When I try to run my dataset (SRR-it is a very large dataset) into trim QC to trim it, it always stops running at the Fastp job. An error sign shows saying that there isn’t enough memory for the job to run. So i realized that i have to split the dataset. My ultimate goal is to get it into a krona pie chart to see the types of bacteria present in the data set. Chapter 5 Taxonomy Profiling | BioDIGS miniCURE
Here is my history: Galaxy
Hi. Your dataset might just be too large to handle with the given memory. For a workaround try splitting your dataset into smaller chunks:
-
Use Split Fasta tool on Galaxy to split data into smaller number of chunks (auto suggested is 10 chunks).
-
Once the Split fasta operation is complete, use Extract dataset tool to extract one of the chunks - select to extract the first dataset as the simplest option (all chunks in theory are ‘equivalent’ in a sense of being a random assortment of sequences from the dataset.)
-
Go ahead and try using fastp on this smaller dataset.

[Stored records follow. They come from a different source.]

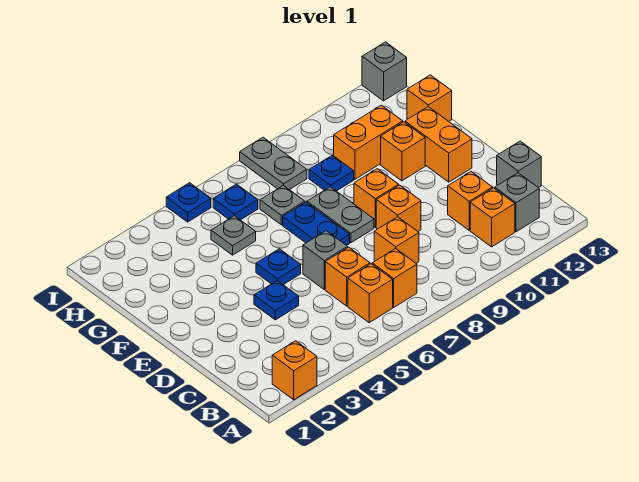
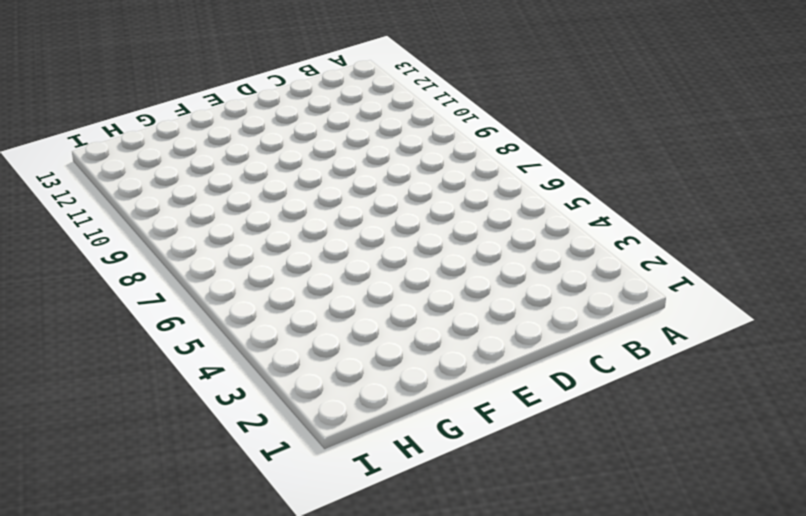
none -> orange 1x1 brick [272,341,317,400]
none -> orange 1x1 brick [348,264,393,322]
none -> orange 1x1 brick [372,249,417,307]

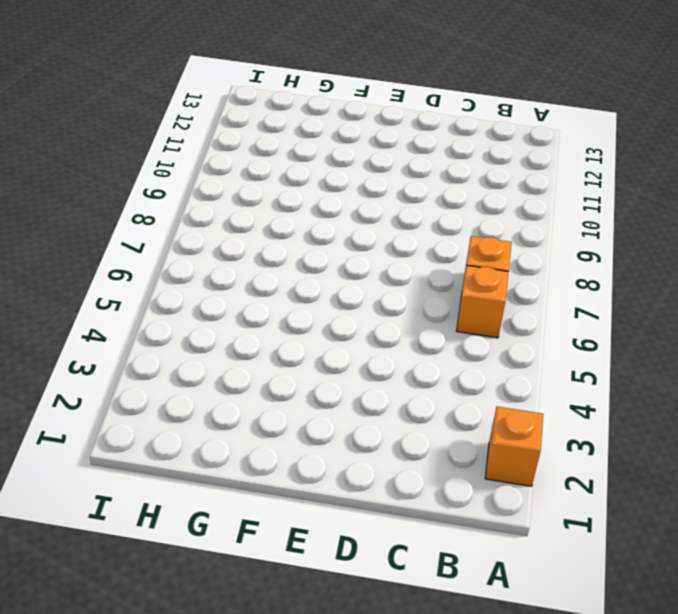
none -> orange 1x1 brick [470,188,515,247]
none -> grey 1x1 brick [495,173,539,232]
none -> orange 1x1 brick [325,247,370,306]

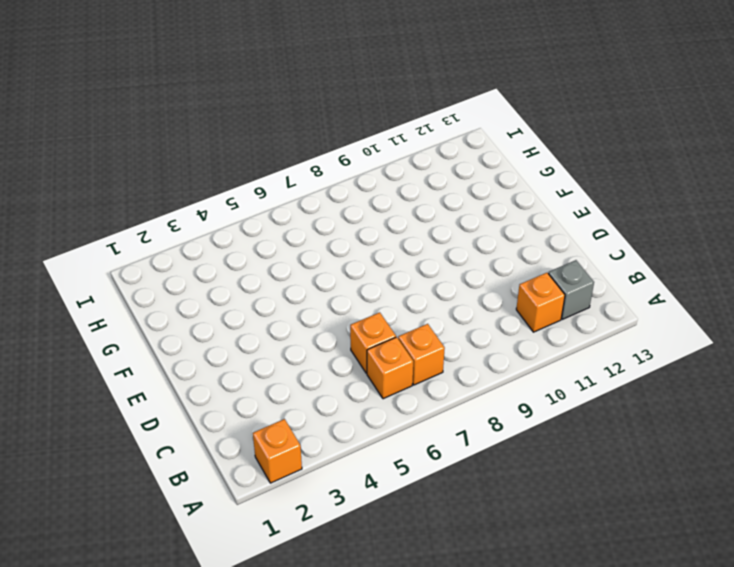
none -> orange 1x1 brick [374,217,419,263]
none -> orange 1x1 brick [448,172,493,230]
none -> grey 1x1 brick [497,141,541,188]

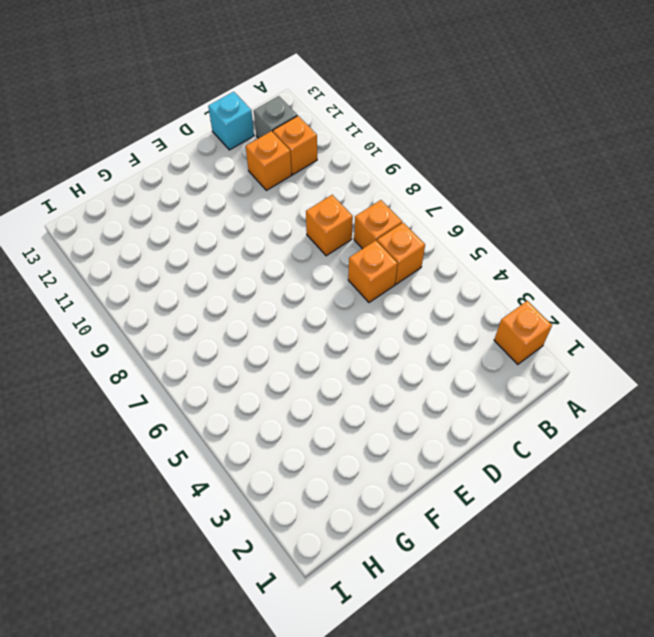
cyan 1x1 brick [208,92,254,150] -> grey 1x1 brick [497,141,541,188]
none -> blue 1x1 plate [254,281,299,320]
none -> grey 1x1 brick [303,231,348,289]
none -> orange 1x1 brick [376,185,421,232]

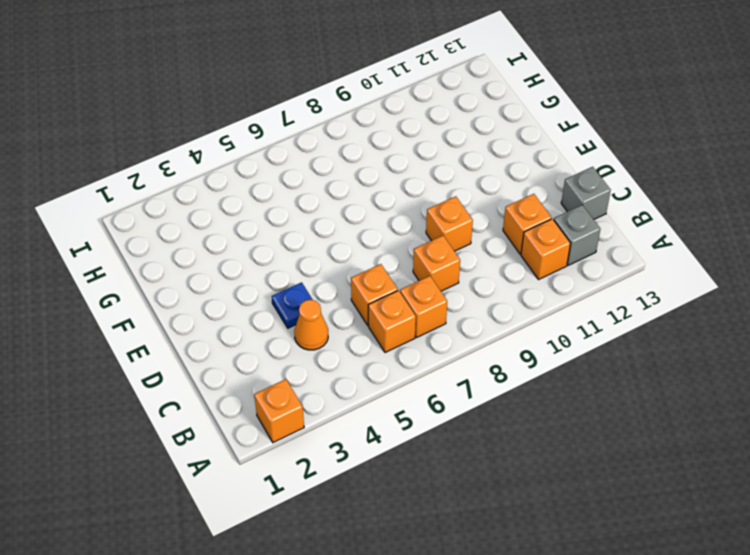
orange 1x1 cone [294,300,328,350] -> none
none -> grey 1x1 brick [303,231,348,289]
none -> blue 1x1 plate [256,249,301,285]
none -> blue 1x2 plate [283,202,350,245]

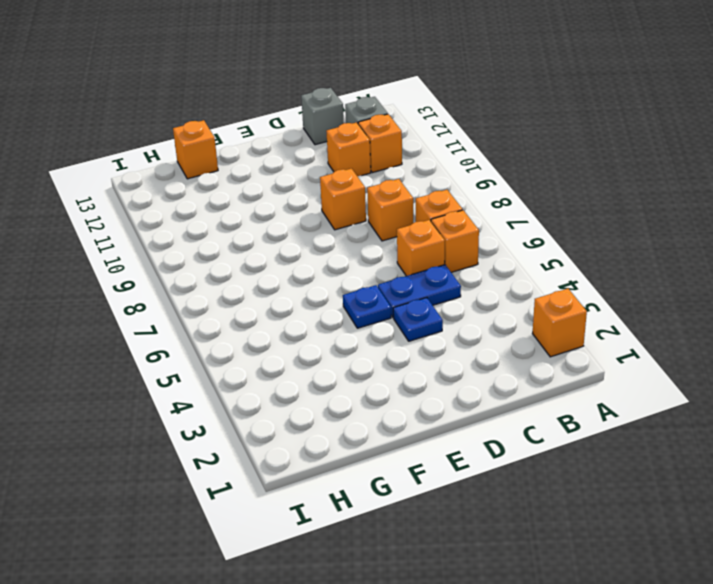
blue 1x2 plate [378,265,461,317] -> blue 1x2 plate moved to [283,202,350,245]
none -> grey 1x1 brick [303,231,348,289]
none -> grey 1x2 plate [307,187,374,243]
none -> orange 1x1 brick [354,169,399,228]

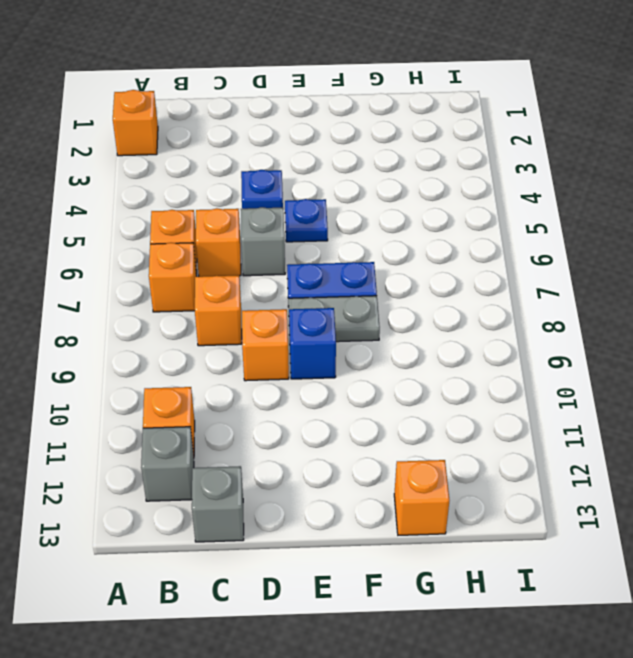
blue 1x1 brick [289,308,336,379] -> orange 1x1 brick [354,169,399,228]
none -> orange 1x1 brick [448,172,493,230]
none -> orange 1x2 brick [405,107,472,182]
none -> orange 1x1 brick [381,122,425,181]

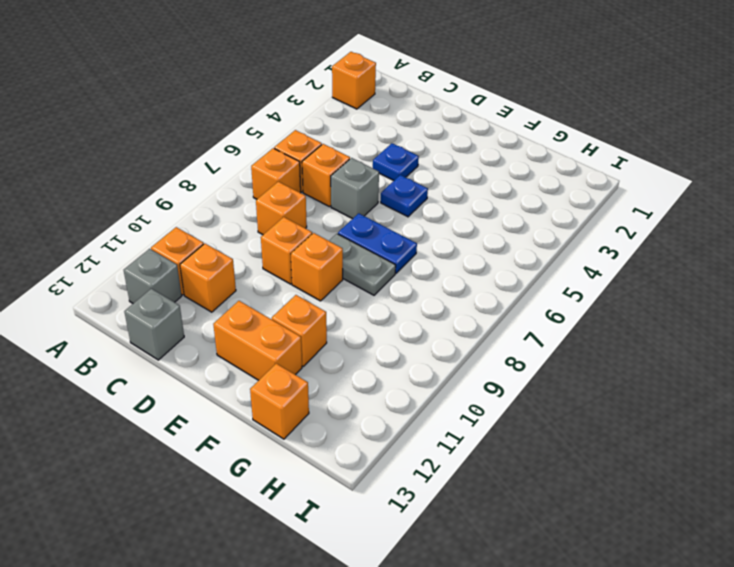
none -> grey 1x1 plate [211,216,256,255]
none -> grey 1x1 plate [260,185,305,225]
none -> blue 1x1 plate [309,155,354,191]

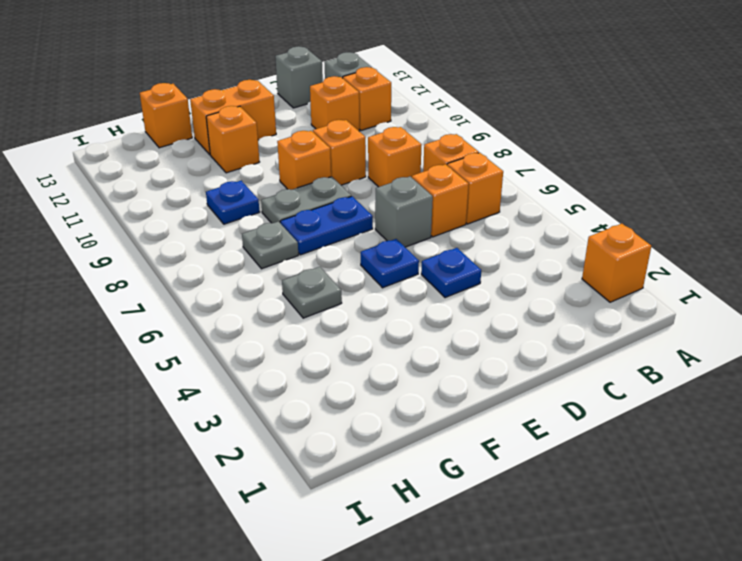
none -> orange 1x2 brick [334,105,403,179]
none -> blue 1x1 plate [213,184,258,220]
none -> grey 1x2 plate [240,137,307,190]

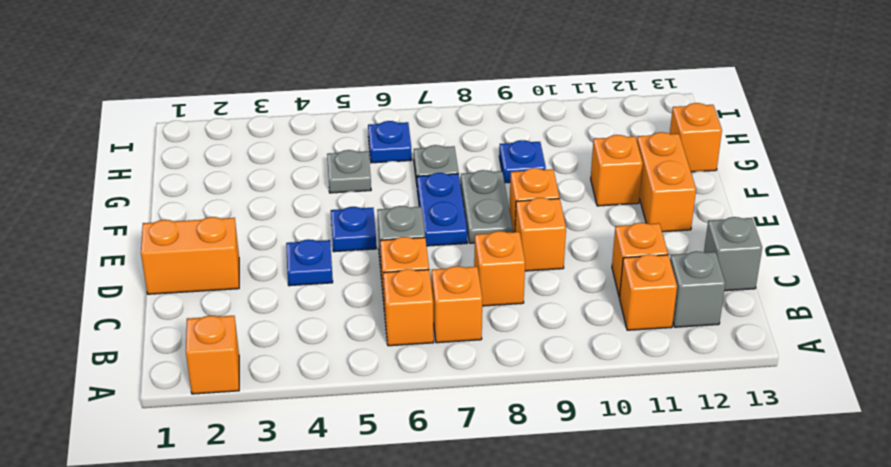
orange 1x2 brick [141,217,239,294] -> orange 1x2 brick moved to [334,105,403,179]
none -> grey 1x2 plate [240,137,307,190]
none -> blue 1x1 plate [166,183,211,222]
none -> grey 1x1 brick [362,42,407,101]

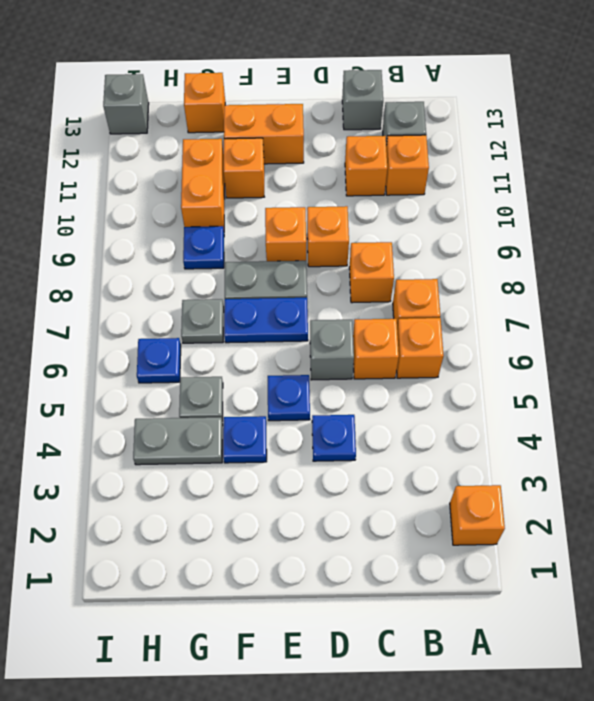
blue 1x1 plate [223,416,267,463] -> blue 1x1 plate moved to [166,183,211,222]
grey 1x2 plate [133,417,223,465] -> grey 1x2 plate moved to [240,137,307,190]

I think I figured it out! Here is my history
:Galaxy
The data I Imported: SRR29980925
If you could please double check the workflow, i would really appreciate it. Thank you for all your advice!
Good job!
I see you have successfully split your file and did the taxonomy workflow. Of note, since your original dataset was super large, the resulting 10% chunk ended up being also very large (18.7GB!!). This is most likely why it took a long time to do all the steps. Next time I recommend splitting your very large dataset into more than 10 chunks, say 30 or even 50 chunks. This will speed up your workflow and hopefully should produce similar results with taxonomy classification.
Another suggestion is to remove replicate galaxy entries in your history, since they occupy lots of your precious space there. I think you have replicate input SRR files there, and replicate split fasta entries.